I ended up starting a week ahead of my coworkers, so I was able to reassure them that I felt good and it was indeed “not hard.” Coincidentally, one of my favorite Instagrammers, @julieanakim, started Whole30 on the same day as I did, and I looked to her feed for motivation as well.

(Image credit: Nick Evans)

So far, I feel great. Whole30 claims that in addition to a physical reset, participants may also benefit from a change in the emotional relationship they have with food. This has definitely been the best thing I’ve learned from Whole30 so far. I’ve had stressful days when I really wished I could eat a cupcake or have a beer just to feel better. Now that I can’t, I’m forced to confront my emotions head-on without the crutch of food or alcohol.

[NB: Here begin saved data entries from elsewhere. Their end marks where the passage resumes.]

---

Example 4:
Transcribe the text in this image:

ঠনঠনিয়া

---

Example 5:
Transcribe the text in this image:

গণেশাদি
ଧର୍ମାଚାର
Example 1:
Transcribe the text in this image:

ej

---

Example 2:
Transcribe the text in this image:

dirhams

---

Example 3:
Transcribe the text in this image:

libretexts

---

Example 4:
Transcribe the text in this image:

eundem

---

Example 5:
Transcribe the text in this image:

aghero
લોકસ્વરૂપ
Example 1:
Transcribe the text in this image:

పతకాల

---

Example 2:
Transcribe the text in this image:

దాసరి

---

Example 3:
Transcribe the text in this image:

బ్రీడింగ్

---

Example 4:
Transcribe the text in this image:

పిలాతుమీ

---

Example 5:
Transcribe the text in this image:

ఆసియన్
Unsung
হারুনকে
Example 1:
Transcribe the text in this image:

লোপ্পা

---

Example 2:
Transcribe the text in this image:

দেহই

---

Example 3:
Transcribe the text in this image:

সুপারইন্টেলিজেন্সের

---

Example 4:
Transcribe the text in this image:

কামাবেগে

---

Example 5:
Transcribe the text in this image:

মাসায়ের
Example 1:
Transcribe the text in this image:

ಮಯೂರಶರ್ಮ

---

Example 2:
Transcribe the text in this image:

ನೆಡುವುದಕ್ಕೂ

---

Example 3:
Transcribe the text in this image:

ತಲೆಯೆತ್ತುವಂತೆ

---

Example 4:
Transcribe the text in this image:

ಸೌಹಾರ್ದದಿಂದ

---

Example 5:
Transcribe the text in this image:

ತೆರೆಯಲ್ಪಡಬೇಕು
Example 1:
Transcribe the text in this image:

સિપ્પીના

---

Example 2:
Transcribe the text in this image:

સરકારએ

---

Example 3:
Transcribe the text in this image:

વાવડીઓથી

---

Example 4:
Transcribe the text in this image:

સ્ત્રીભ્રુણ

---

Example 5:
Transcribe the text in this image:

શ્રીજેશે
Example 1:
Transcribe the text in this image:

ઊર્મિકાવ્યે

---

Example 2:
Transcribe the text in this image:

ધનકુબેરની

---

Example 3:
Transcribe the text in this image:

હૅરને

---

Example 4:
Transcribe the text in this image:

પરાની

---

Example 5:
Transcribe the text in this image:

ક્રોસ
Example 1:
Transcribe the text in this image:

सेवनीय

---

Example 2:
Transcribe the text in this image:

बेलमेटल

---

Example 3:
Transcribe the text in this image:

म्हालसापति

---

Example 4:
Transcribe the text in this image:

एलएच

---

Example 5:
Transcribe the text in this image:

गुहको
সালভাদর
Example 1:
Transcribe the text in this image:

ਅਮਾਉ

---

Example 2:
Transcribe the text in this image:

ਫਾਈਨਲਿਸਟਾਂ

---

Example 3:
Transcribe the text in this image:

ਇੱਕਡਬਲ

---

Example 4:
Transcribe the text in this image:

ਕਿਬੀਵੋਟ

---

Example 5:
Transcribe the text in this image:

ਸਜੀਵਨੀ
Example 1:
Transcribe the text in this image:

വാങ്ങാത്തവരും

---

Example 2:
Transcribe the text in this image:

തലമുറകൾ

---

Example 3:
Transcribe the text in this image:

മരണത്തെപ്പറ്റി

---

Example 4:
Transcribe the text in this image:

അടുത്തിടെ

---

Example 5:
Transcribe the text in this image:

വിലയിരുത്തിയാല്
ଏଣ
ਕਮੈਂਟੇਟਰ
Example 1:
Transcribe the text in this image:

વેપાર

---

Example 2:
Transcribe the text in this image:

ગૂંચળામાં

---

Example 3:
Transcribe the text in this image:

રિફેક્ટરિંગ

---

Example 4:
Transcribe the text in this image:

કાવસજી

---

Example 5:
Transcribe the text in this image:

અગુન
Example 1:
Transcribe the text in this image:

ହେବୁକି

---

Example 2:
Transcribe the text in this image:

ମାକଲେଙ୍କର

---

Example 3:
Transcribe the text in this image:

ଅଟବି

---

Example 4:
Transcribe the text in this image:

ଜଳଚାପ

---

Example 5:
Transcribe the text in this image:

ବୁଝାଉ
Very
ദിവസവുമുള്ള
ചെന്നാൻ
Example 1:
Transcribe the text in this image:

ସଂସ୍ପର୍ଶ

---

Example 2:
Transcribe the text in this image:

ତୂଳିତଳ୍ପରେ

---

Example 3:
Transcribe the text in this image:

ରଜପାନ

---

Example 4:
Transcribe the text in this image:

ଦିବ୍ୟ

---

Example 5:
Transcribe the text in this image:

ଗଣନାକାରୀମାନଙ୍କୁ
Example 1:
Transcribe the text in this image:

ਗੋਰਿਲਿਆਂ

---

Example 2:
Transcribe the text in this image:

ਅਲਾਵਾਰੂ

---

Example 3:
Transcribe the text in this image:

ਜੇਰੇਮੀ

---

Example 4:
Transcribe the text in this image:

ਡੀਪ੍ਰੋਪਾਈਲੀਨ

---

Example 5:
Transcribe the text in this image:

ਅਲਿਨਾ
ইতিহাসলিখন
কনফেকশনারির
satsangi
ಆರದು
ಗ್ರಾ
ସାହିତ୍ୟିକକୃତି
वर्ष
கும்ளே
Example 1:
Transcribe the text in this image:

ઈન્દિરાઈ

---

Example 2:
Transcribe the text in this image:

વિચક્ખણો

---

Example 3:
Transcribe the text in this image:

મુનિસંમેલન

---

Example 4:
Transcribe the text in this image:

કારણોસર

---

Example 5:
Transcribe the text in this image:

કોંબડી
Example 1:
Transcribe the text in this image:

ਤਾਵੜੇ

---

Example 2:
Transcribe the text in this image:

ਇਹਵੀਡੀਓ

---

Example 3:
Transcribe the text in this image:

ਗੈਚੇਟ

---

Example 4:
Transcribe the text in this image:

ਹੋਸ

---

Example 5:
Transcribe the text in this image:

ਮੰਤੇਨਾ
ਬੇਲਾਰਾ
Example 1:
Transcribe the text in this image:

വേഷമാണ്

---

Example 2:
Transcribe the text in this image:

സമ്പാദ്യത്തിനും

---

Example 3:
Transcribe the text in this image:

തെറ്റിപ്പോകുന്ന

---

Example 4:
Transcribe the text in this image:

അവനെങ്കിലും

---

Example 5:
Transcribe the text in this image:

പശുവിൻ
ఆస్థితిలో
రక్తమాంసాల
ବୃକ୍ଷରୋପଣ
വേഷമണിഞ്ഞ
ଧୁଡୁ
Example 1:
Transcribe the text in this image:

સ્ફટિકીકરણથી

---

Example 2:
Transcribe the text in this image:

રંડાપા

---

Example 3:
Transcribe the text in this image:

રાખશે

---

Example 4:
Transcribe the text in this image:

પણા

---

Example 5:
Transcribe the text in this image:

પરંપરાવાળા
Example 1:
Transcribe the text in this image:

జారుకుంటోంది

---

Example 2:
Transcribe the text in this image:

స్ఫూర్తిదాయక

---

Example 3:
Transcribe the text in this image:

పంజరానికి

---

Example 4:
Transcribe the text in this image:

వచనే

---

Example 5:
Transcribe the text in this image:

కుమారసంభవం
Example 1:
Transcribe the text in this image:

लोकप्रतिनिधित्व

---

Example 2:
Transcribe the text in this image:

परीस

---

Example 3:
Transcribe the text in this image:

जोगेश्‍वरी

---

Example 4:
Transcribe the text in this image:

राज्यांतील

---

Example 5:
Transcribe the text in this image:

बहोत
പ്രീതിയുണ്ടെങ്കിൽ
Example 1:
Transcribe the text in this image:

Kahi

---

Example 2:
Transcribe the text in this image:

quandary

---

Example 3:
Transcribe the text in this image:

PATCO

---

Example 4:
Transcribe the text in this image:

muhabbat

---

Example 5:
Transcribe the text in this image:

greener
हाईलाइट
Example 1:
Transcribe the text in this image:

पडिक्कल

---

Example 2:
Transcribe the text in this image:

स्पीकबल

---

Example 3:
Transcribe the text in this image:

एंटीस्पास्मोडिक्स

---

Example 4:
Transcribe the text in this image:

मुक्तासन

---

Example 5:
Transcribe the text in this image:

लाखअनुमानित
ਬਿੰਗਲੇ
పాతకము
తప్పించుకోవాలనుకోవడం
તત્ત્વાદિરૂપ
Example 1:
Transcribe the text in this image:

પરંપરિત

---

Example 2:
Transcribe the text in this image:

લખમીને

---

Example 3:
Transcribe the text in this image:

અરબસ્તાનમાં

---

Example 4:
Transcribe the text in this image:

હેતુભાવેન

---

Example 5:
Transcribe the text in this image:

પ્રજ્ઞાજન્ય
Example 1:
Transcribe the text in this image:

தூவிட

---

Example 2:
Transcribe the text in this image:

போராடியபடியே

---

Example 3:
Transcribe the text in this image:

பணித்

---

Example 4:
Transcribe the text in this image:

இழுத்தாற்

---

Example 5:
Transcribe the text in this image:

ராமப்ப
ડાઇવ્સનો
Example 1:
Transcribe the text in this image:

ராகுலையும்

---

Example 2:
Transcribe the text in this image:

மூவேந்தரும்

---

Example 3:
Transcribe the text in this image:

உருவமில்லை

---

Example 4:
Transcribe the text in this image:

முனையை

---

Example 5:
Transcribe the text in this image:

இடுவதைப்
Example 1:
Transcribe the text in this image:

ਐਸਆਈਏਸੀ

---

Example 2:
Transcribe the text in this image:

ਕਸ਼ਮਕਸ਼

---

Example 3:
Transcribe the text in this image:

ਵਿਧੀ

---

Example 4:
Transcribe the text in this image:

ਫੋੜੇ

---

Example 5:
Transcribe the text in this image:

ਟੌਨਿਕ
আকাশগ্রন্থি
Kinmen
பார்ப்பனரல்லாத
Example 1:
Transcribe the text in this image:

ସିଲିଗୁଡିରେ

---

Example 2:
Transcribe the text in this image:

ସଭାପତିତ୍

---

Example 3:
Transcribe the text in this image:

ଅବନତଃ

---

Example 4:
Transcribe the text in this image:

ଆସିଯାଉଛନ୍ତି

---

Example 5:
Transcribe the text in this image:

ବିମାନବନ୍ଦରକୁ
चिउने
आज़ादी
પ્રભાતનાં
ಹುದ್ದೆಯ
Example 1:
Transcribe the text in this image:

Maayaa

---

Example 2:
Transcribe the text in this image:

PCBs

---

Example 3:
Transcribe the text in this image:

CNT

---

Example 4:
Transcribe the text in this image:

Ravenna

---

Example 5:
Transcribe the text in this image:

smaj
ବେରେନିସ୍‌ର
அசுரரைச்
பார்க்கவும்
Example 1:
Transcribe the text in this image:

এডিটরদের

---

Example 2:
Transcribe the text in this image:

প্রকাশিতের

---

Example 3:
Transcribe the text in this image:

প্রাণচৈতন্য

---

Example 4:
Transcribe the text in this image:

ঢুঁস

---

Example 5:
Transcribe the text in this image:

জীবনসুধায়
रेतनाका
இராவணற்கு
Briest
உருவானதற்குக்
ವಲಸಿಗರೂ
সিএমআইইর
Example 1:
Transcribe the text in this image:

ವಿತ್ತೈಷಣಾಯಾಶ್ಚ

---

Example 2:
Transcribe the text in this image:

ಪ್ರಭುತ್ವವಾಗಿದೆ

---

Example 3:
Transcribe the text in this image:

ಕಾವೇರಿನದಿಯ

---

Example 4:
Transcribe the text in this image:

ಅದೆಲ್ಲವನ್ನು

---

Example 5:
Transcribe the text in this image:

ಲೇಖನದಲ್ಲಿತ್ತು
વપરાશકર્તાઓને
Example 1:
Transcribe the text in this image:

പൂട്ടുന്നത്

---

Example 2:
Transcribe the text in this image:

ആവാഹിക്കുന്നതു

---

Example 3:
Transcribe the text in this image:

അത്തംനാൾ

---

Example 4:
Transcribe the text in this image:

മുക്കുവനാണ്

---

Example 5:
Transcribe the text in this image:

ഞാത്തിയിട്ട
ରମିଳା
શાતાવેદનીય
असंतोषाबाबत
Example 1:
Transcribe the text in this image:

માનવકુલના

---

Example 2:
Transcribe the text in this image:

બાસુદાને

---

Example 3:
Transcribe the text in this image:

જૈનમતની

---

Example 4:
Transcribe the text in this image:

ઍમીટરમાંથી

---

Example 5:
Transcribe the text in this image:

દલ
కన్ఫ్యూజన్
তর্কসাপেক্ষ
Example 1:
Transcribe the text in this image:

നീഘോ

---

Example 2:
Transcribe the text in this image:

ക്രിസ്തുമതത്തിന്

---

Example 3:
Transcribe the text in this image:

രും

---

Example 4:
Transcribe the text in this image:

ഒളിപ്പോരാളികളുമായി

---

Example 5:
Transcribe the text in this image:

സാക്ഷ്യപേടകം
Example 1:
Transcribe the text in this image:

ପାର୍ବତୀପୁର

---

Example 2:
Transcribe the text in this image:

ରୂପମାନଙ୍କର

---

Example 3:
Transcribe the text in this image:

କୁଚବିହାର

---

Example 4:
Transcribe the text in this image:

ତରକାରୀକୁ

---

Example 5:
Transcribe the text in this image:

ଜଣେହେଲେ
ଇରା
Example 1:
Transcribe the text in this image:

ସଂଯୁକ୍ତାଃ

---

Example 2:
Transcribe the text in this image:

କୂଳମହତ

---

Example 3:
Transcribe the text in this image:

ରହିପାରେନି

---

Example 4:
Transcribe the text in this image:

Whereas I’d normally come home after a long day and pour myself a glass of wine to relax, I’ve now realized I can achieve that same emotional release by watching my favorite TV shows, talking with my roommates, or simply waiting it out. I’ve been forced to think about how much of a role alcohol plays in my socializing and learned that I can have fun on weekends without drinking. And not suffering day-long hangovers is another huge plus.

I started Whole30 for the challenge and camaraderie, and I ended up gaining a whole new perspective that I hadn’t anticipated.